В Большом театре Ермолаев вел мужской класс – обязательные занятия, которые каждый артист балета должен пройти, когда готовится спектакль. Педагог придумывал новые подходы, шлифовал, работал над актерской стороной партии, выверял нюансы. В его классе занимались мой отец, Владимир Васильев, Михаил Лавровский, Борис Акимов, Александр Годунов. С Васильевым он подготовил потрясающего «Дона Кихота», с Лавровским – новое «Пламя Парижа», которое стало открытием. Иван Грозный Юрия Владимирова (постановка 1975 года Юрия Григоровича на музыку Сергея Прокофьева) – это тоже результат работы с Ермолаевым. Даже внешне Юрий Владимиров в партии Грозного напоминал Ермолаева и по пластике, и по энергетике прыжков. Злой гений Бориса Акимова в «Лебедином озере» 1969 года – тоже Ермолаев, и своего Красса мой отец репетировал с ним. А со своим, возможно, самым любимым учеником – Александром Годуновым Ермолаев отрабатывал Тибальда. («Возможно», потому что с Годуновым Ермолаев то сближался, то расходился – оба были людьми со сложными характерами.)

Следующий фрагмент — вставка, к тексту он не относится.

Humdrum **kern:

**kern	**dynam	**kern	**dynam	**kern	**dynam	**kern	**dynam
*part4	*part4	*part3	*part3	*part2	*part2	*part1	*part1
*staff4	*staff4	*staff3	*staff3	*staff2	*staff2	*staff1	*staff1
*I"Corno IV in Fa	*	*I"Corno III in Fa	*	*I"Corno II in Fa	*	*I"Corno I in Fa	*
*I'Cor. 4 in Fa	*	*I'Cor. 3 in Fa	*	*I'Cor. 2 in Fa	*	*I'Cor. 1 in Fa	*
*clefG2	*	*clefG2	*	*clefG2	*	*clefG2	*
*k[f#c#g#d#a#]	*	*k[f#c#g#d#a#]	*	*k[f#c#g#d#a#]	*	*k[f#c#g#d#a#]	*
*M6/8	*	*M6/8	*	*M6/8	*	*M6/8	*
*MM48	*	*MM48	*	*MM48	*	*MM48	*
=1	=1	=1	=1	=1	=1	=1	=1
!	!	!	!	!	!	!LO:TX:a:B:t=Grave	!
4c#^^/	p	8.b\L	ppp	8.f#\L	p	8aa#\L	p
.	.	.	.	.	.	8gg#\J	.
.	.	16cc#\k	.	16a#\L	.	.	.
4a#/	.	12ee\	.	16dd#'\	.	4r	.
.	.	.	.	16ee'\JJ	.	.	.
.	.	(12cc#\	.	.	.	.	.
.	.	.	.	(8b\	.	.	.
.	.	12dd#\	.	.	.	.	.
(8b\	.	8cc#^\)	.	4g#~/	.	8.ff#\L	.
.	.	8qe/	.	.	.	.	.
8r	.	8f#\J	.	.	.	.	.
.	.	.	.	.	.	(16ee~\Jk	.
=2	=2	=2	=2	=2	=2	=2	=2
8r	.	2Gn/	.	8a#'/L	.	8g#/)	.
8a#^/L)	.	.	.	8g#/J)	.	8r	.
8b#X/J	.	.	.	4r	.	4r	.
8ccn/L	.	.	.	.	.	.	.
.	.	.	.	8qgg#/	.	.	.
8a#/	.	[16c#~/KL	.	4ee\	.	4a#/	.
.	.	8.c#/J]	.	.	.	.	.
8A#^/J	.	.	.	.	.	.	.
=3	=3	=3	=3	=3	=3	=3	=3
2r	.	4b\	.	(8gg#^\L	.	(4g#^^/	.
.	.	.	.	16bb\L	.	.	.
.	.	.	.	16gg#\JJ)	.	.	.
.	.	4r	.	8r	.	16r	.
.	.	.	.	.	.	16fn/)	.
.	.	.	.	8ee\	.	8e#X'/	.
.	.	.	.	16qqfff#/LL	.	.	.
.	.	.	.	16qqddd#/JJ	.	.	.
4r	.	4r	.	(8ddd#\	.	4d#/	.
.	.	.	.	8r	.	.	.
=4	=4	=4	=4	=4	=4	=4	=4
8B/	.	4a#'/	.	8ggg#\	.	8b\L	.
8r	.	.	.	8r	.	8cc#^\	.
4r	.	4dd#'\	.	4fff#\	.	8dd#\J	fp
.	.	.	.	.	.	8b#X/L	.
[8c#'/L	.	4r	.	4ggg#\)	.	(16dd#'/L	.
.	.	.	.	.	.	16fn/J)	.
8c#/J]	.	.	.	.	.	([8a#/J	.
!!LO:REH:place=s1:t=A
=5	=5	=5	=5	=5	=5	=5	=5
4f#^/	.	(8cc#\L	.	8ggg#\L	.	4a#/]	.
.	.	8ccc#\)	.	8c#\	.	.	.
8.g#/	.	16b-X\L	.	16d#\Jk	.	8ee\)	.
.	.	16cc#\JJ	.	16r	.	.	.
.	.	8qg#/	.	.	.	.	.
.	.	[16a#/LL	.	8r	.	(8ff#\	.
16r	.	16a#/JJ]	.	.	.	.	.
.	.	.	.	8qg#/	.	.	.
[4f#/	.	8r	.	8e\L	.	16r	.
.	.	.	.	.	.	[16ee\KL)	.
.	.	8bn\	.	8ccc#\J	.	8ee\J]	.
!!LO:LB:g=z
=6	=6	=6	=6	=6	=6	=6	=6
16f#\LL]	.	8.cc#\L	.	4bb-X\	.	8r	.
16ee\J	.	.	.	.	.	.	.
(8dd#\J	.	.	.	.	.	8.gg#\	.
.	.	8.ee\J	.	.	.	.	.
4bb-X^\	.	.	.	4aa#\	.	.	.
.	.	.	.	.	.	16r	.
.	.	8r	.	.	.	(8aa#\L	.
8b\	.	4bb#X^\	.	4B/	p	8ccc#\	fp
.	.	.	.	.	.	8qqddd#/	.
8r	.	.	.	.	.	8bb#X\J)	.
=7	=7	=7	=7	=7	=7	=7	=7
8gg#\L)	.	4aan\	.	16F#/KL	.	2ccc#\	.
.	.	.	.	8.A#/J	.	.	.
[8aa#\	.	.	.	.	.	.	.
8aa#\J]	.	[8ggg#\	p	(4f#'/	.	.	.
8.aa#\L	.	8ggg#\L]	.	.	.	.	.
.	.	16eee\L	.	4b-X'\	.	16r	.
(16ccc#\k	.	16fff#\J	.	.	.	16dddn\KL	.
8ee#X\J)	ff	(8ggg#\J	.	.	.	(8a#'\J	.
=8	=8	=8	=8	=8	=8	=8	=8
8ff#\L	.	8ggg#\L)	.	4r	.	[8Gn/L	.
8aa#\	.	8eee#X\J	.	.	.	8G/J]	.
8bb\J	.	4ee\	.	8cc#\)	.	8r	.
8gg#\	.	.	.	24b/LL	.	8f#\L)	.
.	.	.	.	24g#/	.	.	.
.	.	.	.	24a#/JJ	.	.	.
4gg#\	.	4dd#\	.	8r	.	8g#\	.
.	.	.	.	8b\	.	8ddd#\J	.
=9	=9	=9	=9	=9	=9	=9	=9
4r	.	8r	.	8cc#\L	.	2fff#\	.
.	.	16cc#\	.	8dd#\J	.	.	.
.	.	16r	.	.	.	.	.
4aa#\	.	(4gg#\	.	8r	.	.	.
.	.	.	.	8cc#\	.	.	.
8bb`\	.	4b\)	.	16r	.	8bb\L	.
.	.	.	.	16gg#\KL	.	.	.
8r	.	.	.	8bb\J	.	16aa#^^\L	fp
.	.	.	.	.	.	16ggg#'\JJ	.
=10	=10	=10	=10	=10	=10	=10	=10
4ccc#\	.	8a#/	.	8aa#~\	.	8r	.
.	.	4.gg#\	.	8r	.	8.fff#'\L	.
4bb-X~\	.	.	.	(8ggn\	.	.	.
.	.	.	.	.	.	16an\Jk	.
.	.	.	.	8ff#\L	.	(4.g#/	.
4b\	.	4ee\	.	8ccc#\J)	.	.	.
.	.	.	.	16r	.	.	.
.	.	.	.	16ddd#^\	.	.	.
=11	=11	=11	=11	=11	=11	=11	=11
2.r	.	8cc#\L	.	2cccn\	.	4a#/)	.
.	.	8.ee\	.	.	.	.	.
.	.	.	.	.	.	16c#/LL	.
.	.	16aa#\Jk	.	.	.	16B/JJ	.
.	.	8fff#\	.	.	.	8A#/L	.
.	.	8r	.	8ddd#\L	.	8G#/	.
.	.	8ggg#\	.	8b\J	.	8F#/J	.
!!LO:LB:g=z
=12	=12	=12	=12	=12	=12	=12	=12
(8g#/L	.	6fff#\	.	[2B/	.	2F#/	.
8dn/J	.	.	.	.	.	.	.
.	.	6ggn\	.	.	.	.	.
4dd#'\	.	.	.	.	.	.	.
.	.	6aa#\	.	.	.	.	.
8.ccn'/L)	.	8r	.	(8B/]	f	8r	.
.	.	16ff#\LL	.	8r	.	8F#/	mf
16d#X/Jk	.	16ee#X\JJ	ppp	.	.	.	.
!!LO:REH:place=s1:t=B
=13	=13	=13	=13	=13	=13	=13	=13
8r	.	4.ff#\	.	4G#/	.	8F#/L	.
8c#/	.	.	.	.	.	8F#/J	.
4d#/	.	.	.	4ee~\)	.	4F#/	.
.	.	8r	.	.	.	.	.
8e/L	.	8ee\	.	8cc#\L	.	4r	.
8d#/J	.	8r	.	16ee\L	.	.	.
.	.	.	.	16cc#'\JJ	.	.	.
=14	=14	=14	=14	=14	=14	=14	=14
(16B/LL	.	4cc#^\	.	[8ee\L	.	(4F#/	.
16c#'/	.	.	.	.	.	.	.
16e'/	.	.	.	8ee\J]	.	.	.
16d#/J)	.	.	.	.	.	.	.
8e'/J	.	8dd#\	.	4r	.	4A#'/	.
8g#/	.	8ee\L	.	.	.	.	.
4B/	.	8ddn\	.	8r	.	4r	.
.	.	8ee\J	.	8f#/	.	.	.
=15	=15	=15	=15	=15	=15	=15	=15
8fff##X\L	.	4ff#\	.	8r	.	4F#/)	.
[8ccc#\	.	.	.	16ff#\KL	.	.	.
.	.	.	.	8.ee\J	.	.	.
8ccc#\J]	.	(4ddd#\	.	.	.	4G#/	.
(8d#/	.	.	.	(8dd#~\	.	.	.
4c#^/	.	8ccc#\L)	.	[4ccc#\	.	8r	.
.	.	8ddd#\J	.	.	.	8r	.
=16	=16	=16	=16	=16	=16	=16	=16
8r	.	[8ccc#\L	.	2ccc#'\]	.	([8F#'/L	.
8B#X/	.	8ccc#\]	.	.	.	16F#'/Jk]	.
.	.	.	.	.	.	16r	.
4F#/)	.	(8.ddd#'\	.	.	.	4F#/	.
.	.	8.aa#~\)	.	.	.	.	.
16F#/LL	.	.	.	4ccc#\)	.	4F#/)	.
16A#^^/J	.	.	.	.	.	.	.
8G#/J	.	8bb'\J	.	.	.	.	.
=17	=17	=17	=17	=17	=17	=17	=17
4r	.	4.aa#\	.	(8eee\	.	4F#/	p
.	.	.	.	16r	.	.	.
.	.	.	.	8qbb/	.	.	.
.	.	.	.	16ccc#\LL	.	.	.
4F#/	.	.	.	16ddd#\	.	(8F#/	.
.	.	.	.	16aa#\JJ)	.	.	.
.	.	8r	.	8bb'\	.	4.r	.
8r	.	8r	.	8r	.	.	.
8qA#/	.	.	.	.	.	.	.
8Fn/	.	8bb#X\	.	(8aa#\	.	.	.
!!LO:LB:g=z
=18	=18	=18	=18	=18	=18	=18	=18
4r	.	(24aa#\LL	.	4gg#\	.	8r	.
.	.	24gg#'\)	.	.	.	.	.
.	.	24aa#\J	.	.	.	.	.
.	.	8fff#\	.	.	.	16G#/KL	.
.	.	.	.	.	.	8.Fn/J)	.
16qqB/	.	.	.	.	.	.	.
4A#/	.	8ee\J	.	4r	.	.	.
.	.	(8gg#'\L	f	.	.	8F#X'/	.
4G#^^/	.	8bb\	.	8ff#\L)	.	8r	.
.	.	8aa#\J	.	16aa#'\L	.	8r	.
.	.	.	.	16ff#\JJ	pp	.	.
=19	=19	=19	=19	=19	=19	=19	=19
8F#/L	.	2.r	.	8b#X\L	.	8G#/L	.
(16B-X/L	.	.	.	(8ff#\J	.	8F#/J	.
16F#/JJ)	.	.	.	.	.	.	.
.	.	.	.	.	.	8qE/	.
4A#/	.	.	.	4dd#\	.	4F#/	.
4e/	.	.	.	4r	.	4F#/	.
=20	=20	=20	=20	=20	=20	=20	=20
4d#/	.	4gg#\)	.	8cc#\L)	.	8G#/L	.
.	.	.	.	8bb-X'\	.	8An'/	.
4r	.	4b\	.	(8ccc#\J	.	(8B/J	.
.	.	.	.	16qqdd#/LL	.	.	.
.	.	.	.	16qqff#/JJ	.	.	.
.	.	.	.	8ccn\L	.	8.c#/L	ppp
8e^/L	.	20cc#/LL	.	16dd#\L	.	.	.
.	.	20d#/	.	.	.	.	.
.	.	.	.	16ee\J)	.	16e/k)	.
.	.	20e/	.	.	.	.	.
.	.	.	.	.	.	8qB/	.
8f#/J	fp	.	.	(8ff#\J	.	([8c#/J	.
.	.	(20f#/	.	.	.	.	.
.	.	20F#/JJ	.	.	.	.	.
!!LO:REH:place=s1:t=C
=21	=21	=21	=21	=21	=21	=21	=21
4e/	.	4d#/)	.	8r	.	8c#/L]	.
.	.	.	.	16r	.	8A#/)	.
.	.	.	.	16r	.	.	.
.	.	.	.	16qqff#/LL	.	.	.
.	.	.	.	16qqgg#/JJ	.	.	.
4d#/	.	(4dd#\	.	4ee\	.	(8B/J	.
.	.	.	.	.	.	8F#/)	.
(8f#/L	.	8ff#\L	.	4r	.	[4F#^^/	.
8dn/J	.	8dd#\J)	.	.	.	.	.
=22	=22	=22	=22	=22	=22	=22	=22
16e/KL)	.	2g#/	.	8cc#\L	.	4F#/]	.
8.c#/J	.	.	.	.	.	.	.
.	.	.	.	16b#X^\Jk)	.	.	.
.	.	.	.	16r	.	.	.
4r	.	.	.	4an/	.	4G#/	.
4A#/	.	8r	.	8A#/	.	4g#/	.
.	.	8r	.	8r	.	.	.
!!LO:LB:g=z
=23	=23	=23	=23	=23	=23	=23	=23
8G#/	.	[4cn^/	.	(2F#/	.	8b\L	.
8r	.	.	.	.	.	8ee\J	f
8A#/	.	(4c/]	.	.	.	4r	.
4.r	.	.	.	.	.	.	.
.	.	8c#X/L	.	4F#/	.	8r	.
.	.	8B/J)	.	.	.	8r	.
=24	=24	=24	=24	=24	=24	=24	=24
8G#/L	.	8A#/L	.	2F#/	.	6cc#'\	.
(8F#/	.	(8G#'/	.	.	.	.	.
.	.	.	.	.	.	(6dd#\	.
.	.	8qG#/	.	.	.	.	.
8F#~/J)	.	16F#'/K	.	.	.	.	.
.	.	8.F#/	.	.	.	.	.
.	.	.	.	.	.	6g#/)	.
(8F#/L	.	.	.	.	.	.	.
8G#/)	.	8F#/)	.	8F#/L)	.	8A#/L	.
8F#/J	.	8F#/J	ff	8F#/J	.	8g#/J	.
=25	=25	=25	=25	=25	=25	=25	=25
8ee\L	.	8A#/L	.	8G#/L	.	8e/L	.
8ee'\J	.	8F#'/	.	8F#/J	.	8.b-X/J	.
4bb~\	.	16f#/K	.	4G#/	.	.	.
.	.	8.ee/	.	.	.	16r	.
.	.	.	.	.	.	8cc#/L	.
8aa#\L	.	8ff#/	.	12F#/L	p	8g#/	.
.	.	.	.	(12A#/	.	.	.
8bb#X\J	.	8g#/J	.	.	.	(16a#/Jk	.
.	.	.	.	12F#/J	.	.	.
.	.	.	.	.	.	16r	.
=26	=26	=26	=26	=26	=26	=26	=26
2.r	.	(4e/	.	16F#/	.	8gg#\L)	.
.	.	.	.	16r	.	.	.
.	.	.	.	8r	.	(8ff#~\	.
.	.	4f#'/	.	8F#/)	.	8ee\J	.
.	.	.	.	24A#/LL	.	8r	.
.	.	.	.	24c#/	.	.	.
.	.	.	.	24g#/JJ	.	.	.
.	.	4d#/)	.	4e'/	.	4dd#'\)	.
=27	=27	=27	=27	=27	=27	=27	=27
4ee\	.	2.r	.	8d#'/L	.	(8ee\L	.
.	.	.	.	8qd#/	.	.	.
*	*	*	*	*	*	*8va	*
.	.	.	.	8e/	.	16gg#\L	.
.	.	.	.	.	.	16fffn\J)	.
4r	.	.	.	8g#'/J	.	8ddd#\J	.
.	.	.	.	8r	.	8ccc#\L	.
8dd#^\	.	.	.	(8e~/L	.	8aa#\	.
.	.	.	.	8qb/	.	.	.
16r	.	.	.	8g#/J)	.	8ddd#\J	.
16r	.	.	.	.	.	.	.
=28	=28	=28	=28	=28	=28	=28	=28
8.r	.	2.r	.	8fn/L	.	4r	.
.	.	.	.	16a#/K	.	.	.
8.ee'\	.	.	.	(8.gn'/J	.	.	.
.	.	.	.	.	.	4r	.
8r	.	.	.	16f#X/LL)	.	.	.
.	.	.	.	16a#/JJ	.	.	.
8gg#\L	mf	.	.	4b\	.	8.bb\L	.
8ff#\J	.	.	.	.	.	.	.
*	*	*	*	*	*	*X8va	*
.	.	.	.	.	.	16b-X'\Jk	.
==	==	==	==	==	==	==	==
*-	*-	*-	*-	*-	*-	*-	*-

Надо было видеть Алексея Николаевича в классе: постаревший, слегка припадающий на левую ногу, он вдруг становился невероятно вдохновенным, пластичным, элегантным. На спектаклях он всегда следил за своими питомцами, кусая губы, с мокрым от волнения лицом. Вместе с ними он физически переживал всё, что они делали на сцене, – мысленно делал подход, прыжок, выход из прыжка, подавал руку партнерше, танцевал, дышал в унисон. Иногда можно было услышать: «Опять Ермолаев намудрил». Это означало, что кто-то из танцовщиков сделал на сцене нечто невиданное. Но это был путь вперед, открытие «звездного» поколения – того самого «Золотого поколения» Большого, которое вошло в историю русского балета.
После спектакля учитель и ученики собирались в большой квартире в доме № 7 на улице Неждановой (в знаменитом доме Большого театра, где жили многие артисты). Сегодня на фасаде дома висит мемориальная доска, посвященная Алексею Николаевичу. Он жил с мамой, которую благоговейно любил – настолько, что после ее смерти не позволял никому садиться на ее диван.
Ученик Ермолаева Владимир Васильев, когда задумал спектакль об Икаре, либретто к которому писал с известным историком балета Юрием Слонимским, говорил, что они думали об Алексее Николаевиче как о живом воплощении этого античного героя. Как и Икар, Ермолаев бросил вызов небу, преодолев земное притяжение, взлетел на невероятную высоту и был низвергнут вниз.